_Problem requirements_
Only lines that contain the string "Relative" should be returned from the material below.
»»
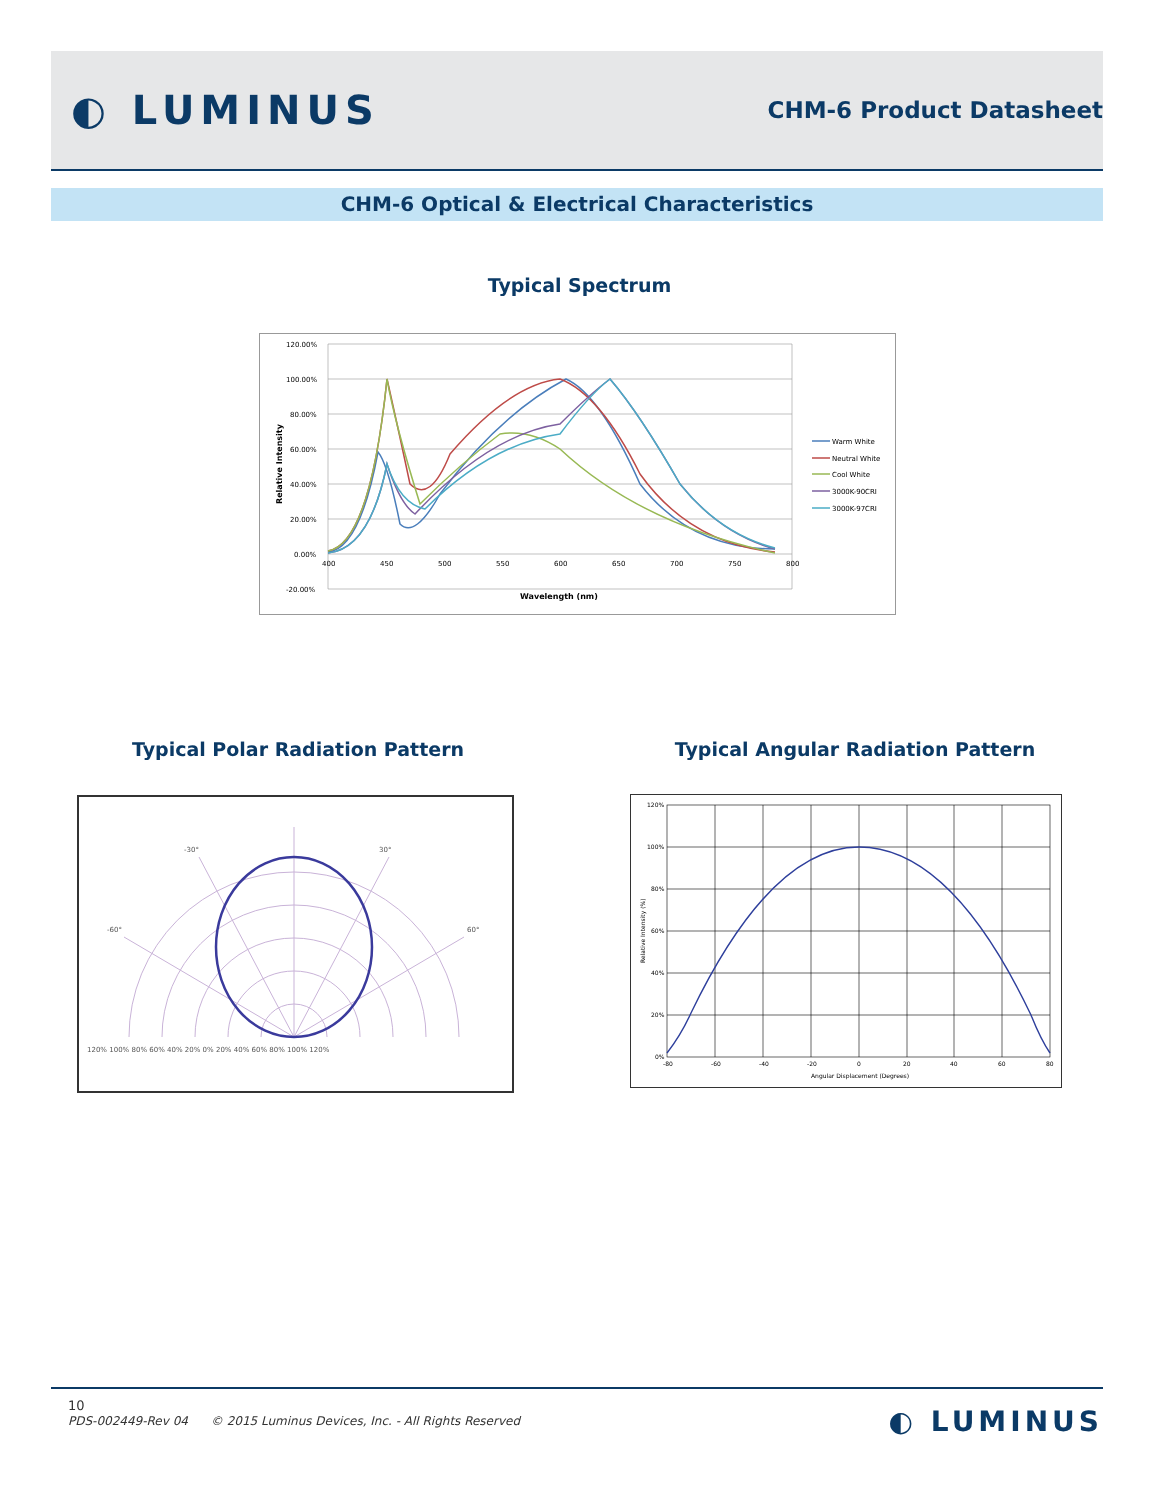◐ LUMINUS
CHM-6 Product Datasheet
CHM-6 Optical & Electrical Characteristics
Typical Spectrum
120.00%
100.00%
80.00%
60.00%
40.00%
20.00%
0.00%
-20.00%
400
450
500
550
600
650
700
750
800
Wavelength (nm)
Relative Intensity
Warm White
Neutral White
Cool White
3000K-90CRI
3000K-97CRI
Typical Polar Radiation Pattern Typical Angular Radiation Pattern
-30°
30°
-60°
60°
120% 100% 80% 60% 40% 20% 0% 20% 40% 60% 80% 100% 120%
120%
100%
80%
60%
40%
20%
0%
-80
-60
-40
-20
0
20
40
60
80
Angular Displacement (Degrees)
Relative Intensity (%)
10
PDS-002449-Rev 04 © 2015 Luminus Devices, Inc. - All Rights Reserved
◐ LUMINUS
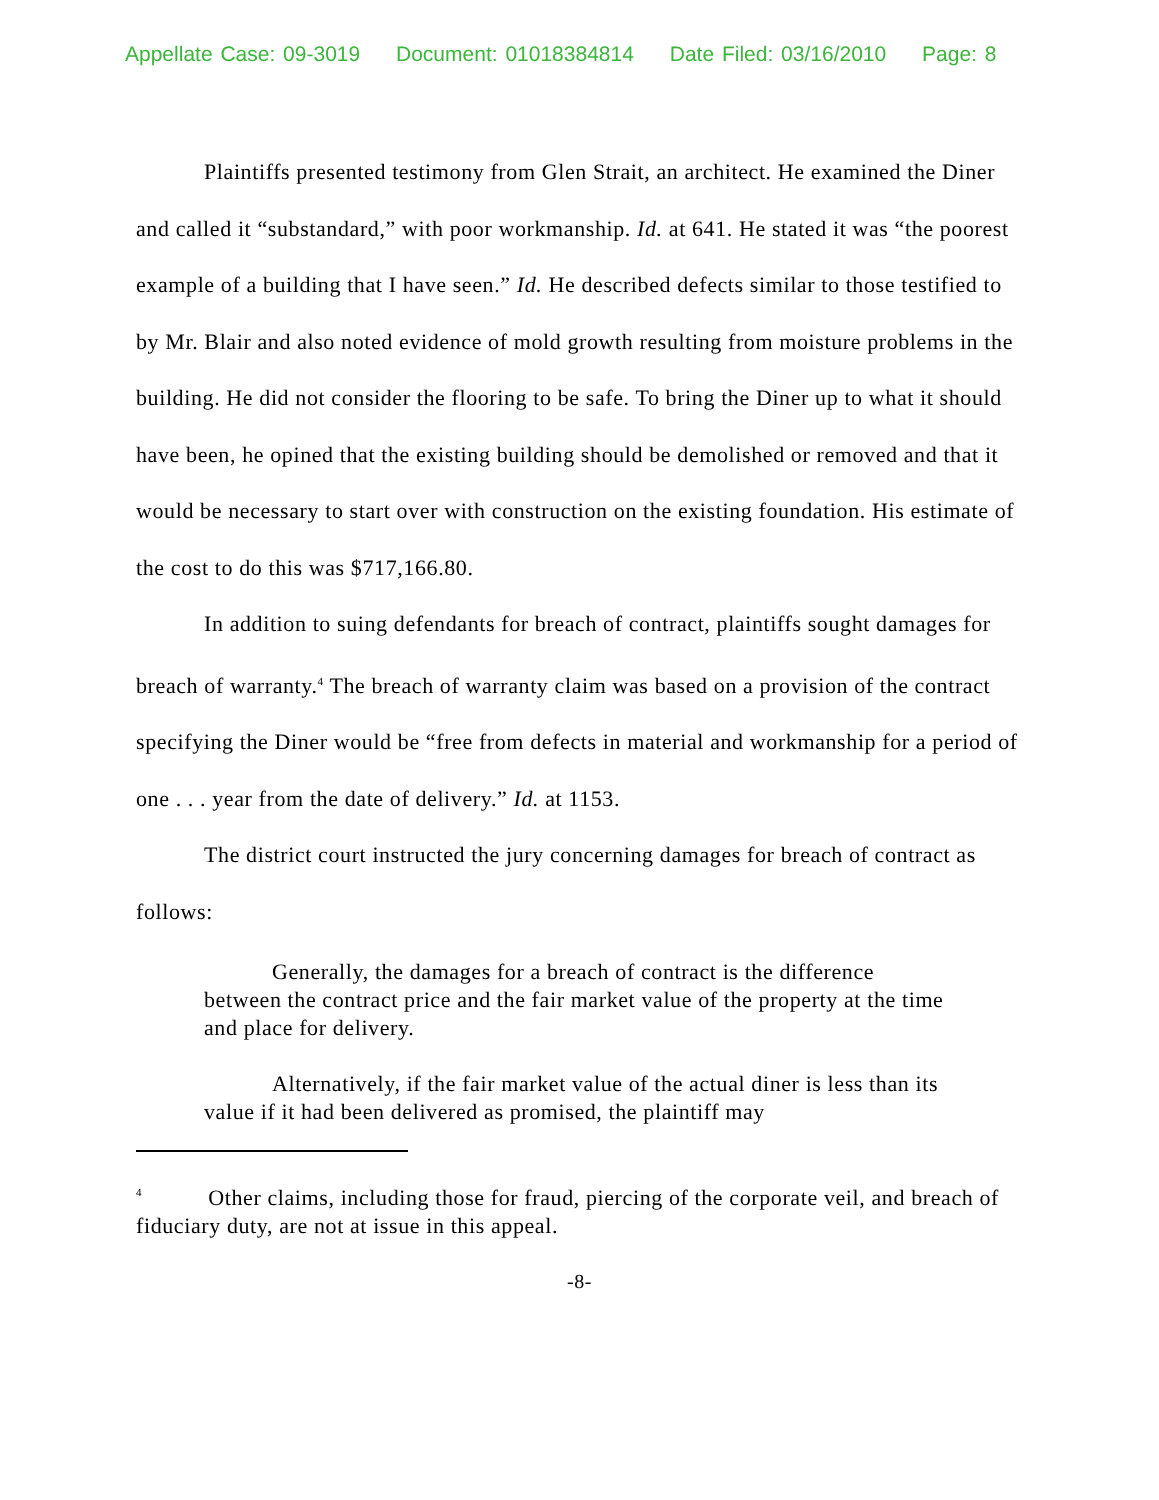Appellate Case: 09-3019 Document: 01018384814 Date Filed: 03/16/2010 Page: 8
Plaintiffs presented testimony from Glen Strait, an architect. He examined the Diner and called it “substandard,” with poor workmanship. Id. at 641. He stated it was “the poorest example of a building that I have seen.” Id. He described defects similar to those testified to by Mr. Blair and also noted evidence of mold growth resulting from moisture problems in the building. He did not consider the flooring to be safe. To bring the Diner up to what it should have been, he opined that the existing building should be demolished or removed and that it would be necessary to start over with construction on the existing foundation. His estimate of the cost to do this was $717,166.80.
In addition to suing defendants for breach of contract, plaintiffs sought damages for breach of warranty.<sup>4</sup> The breach of warranty claim was based on a provision of the contract specifying the Diner would be “free from defects in material and workmanship for a period of one . . . year from the date of delivery.” Id. at 1153.
The district court instructed the jury concerning damages for breach of contract as follows:
Generally, the damages for a breach of contract is the difference between the contract price and the fair market value of the property at the time and place for delivery.
Alternatively, if the fair market value of the actual diner is less than its value if it had been delivered as promised, the plaintiff may
<sup>4</sup> Other claims, including those for fraud, piercing of the corporate veil, and breach of fiduciary duty, are not at issue in this appeal.
-8-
««
_Written solution_
Relative Intensity
Relative Intensity (%)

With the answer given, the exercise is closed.